Spectral Integrity Near the LOQ AND LOD

Typically, a photodiode array detector is employed to gain spectral information for identification of unknowns, library matching and peak purity analysis. Therefore, it is important to maintain high spectral resolution to perform these functions. To minimize noise levels, some PDA/DAD detectors must increase bandwidth (the number of averaged diodes) or slit width (optical resolution) to improve limits of detection for low level impurities. However, increasing these parameters reduces spectral quality and can also negatively impact detector linearity. The highest quality spectra are obtained when using a narrow spectral bandwidth, typically 1–2 nm. By using a narrow bandwidth (1.2 nm), the highest resolution spectra for oxybutynin and its related compounds was achieved (Figure 4). Higher spectral resolution yield better library matching and peak purity results, especially for highly related compounds (Figure 5). 

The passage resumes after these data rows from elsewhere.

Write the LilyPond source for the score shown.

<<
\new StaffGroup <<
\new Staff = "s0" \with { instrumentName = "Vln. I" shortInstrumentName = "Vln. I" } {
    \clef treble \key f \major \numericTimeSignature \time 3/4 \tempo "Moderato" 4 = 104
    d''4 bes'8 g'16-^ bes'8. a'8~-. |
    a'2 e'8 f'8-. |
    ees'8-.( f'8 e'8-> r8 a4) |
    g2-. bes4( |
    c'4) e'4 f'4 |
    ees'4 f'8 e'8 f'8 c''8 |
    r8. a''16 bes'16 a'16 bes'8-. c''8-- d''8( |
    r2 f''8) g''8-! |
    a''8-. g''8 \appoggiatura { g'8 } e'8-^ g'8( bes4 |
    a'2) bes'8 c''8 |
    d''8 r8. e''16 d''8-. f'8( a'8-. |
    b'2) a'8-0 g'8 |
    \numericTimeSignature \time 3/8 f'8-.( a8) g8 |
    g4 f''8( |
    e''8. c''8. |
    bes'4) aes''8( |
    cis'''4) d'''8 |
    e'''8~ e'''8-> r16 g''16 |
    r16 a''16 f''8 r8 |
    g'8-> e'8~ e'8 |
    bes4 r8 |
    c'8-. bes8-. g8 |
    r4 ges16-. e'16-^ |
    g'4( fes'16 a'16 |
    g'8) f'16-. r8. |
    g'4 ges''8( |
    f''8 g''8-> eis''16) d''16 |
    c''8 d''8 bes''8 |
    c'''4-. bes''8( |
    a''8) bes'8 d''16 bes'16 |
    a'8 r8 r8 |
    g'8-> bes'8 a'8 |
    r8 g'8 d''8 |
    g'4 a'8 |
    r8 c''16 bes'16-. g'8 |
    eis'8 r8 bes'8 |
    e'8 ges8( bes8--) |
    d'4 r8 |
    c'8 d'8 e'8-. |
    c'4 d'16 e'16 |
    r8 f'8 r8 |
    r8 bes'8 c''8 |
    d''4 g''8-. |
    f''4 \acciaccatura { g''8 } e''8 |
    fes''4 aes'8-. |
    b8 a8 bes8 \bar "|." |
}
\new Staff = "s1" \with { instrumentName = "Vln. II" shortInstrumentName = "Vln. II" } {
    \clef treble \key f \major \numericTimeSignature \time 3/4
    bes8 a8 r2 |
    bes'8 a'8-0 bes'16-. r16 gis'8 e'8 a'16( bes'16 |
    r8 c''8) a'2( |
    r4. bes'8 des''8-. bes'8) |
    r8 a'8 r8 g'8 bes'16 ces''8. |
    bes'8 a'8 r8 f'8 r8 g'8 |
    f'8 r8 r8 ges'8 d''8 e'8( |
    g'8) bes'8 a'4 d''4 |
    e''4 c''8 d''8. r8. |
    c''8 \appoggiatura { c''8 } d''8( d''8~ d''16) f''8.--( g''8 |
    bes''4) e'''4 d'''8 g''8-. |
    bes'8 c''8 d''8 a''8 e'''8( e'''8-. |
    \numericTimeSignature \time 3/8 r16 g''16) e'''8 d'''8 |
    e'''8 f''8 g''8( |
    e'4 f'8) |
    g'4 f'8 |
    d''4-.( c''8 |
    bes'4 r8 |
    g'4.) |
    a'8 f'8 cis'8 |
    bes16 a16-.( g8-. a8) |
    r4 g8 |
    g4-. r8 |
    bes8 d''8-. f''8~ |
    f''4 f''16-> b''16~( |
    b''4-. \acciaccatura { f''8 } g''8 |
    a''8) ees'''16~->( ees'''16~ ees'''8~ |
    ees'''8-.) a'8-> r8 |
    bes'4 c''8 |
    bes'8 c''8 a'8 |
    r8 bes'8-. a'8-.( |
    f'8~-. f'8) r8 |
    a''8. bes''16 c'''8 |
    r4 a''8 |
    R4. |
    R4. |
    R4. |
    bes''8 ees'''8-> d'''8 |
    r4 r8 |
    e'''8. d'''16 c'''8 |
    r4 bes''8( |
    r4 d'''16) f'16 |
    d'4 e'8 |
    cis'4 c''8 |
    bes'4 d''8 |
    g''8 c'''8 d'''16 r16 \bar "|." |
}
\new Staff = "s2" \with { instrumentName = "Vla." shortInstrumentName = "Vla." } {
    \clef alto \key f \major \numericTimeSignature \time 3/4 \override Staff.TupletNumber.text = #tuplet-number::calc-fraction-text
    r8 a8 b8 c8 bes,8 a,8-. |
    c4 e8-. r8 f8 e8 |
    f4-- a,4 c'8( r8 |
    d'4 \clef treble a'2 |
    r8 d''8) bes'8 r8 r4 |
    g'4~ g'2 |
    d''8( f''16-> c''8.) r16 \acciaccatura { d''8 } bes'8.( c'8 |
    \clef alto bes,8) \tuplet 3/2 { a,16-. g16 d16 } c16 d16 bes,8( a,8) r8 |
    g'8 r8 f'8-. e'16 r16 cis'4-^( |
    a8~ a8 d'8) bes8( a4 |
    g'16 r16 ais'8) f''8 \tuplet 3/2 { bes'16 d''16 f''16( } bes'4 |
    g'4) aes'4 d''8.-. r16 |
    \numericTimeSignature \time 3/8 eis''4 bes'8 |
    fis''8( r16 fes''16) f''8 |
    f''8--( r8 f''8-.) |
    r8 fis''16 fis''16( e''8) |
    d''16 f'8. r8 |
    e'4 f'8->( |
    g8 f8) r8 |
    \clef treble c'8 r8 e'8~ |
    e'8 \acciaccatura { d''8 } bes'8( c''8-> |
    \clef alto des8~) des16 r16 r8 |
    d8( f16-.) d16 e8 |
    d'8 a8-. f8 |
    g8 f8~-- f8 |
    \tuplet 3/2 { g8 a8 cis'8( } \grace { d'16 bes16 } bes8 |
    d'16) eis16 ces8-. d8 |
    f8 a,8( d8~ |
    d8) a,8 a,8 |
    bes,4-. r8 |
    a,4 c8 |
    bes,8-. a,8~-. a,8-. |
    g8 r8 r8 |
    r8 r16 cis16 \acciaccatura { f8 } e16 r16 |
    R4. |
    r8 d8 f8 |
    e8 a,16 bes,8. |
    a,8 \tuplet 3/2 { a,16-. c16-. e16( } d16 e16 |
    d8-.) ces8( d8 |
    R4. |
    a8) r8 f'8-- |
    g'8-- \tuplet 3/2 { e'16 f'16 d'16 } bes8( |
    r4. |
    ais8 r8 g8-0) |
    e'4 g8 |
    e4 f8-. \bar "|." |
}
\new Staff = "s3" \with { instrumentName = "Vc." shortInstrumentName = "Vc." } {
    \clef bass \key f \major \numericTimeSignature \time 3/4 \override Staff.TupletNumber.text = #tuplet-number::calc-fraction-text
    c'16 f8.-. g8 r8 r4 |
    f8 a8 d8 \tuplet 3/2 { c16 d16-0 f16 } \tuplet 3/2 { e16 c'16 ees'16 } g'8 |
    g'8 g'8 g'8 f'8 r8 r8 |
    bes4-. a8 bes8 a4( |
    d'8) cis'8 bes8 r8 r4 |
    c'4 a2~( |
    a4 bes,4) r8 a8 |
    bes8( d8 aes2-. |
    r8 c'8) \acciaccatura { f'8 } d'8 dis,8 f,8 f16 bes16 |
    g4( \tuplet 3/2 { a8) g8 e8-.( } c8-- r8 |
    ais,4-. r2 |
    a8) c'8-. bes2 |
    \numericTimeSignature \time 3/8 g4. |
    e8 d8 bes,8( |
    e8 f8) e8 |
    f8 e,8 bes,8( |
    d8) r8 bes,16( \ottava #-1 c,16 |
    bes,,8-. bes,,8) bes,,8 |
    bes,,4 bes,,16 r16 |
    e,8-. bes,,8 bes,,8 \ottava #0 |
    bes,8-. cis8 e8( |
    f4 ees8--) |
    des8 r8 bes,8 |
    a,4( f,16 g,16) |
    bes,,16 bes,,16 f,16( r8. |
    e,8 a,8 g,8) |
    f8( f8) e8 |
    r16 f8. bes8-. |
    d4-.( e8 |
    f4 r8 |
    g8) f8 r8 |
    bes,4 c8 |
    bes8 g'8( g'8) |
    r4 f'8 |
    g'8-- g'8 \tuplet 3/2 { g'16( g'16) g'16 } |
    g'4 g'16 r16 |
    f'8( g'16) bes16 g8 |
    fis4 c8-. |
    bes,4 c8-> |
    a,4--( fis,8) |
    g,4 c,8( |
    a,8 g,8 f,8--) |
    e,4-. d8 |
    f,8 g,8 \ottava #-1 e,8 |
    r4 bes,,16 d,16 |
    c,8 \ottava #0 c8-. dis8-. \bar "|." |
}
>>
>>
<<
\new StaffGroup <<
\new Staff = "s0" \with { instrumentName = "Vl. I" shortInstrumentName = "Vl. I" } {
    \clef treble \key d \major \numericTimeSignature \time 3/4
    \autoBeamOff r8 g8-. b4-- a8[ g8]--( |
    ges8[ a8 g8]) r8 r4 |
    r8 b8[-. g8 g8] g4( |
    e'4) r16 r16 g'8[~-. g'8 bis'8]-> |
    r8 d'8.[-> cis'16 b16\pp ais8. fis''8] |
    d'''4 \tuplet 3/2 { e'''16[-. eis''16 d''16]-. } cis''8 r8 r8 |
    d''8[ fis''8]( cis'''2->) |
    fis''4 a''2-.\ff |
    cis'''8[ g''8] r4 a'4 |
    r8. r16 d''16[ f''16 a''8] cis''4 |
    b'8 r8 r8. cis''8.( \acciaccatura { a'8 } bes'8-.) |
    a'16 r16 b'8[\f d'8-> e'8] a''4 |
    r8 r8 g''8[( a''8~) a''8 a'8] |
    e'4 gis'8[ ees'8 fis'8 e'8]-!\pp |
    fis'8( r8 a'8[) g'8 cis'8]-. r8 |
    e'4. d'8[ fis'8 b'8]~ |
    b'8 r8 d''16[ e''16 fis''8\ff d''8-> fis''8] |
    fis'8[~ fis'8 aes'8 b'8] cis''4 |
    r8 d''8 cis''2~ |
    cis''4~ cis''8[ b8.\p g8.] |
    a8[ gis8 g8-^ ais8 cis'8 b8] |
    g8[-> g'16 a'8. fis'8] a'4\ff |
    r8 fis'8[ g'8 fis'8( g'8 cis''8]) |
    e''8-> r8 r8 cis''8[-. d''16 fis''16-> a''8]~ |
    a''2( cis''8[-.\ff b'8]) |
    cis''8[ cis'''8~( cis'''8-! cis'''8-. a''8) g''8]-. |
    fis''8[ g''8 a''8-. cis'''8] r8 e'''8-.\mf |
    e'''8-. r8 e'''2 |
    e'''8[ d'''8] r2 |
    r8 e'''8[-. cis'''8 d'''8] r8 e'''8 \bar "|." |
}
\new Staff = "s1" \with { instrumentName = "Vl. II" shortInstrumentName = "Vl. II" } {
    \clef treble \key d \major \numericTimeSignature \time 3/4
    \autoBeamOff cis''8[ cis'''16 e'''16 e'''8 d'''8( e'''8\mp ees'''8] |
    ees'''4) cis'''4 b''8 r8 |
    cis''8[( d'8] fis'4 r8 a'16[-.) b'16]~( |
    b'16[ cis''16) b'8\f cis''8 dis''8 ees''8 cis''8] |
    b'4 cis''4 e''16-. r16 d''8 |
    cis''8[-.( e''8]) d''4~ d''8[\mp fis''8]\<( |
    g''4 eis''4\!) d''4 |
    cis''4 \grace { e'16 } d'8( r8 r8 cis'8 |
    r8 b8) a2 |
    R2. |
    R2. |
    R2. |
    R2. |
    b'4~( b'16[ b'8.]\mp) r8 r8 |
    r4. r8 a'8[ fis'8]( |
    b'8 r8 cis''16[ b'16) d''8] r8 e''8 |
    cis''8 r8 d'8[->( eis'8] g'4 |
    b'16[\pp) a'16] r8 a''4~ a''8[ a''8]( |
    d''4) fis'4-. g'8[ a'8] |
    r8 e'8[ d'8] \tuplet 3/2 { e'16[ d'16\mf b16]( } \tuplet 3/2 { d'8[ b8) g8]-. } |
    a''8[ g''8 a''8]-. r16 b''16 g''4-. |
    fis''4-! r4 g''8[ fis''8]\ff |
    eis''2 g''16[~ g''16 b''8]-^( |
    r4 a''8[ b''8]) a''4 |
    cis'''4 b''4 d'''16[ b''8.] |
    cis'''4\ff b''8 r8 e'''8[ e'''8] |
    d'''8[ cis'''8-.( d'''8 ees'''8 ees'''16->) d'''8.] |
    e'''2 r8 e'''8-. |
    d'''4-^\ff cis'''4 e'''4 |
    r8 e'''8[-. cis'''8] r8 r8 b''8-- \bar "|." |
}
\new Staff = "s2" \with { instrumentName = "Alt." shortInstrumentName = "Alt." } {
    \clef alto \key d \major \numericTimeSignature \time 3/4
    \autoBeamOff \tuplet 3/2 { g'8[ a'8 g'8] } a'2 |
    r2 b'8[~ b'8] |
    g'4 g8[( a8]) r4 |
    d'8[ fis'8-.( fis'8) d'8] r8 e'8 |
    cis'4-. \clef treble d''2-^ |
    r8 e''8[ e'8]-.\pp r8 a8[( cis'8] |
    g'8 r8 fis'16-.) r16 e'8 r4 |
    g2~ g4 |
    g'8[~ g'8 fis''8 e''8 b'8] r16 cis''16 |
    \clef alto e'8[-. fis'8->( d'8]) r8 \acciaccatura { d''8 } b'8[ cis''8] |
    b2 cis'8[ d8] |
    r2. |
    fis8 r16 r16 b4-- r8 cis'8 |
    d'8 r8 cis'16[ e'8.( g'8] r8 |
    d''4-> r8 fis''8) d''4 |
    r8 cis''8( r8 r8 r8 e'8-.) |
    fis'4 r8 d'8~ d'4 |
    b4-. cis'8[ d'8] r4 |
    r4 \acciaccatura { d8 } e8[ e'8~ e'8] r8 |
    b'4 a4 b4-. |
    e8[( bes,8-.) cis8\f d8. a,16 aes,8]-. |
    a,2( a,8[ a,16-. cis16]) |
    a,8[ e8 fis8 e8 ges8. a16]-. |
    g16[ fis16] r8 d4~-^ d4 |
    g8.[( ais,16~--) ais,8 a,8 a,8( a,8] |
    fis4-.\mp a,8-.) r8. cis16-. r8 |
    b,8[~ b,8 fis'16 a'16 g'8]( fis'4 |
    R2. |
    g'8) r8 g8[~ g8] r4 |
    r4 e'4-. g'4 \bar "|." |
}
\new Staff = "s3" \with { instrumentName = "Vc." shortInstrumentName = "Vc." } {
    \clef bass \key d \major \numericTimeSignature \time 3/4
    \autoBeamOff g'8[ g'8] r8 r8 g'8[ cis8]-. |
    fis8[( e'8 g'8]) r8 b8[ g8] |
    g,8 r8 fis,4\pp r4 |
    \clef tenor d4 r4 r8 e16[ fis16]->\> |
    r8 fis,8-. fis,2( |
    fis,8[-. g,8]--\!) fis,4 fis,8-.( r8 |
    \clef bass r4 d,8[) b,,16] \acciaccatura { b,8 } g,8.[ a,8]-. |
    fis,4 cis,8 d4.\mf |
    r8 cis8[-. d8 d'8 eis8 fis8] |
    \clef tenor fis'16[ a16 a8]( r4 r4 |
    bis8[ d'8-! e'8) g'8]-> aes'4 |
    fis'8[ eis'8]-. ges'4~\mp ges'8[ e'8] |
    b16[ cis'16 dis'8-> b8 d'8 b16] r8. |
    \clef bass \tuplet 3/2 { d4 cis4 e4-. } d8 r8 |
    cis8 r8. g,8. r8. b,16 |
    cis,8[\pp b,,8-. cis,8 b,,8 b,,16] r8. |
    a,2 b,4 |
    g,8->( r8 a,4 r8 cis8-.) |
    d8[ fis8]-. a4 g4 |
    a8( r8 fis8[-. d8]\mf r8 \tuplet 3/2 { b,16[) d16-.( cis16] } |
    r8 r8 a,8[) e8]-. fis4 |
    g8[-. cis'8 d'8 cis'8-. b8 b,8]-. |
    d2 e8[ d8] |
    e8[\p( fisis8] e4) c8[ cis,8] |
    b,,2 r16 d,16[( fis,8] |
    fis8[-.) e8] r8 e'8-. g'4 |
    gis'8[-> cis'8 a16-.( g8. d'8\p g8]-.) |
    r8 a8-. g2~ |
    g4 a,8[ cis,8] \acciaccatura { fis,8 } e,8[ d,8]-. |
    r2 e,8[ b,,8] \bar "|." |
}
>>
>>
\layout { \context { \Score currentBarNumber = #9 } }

The low noise characteristics and wide linear dynamic range of the ACQUITY UPLC PDA combined with the improved resolution and speed of the ACQUITY UPLC System make it the ideal solution for quantitative impurity analysis. Limits of quantitation below 0.005% and limits of detection as low as 0.0015% are achievable without sacrificing spectral information. 

1. General chapter <1225>: Validation of compendialmethods. United States Pharmacopeia(USP) XXIII, National Formulary, XVIII. 1995:1710–1612. 
2. Jenkins T. Demonstrating superior linearity: The ACQUITY UPLC Photodiode Array Detector. 2006 March; Waters Application Note 720001593EN.
3. Monographs: Oxybutynin Chloride. USP XXIII, NF XVIII. 1995. 
4. General chapter <621>: Chromatography – System Suitability. USP XXIII, NF XVIII. 1995.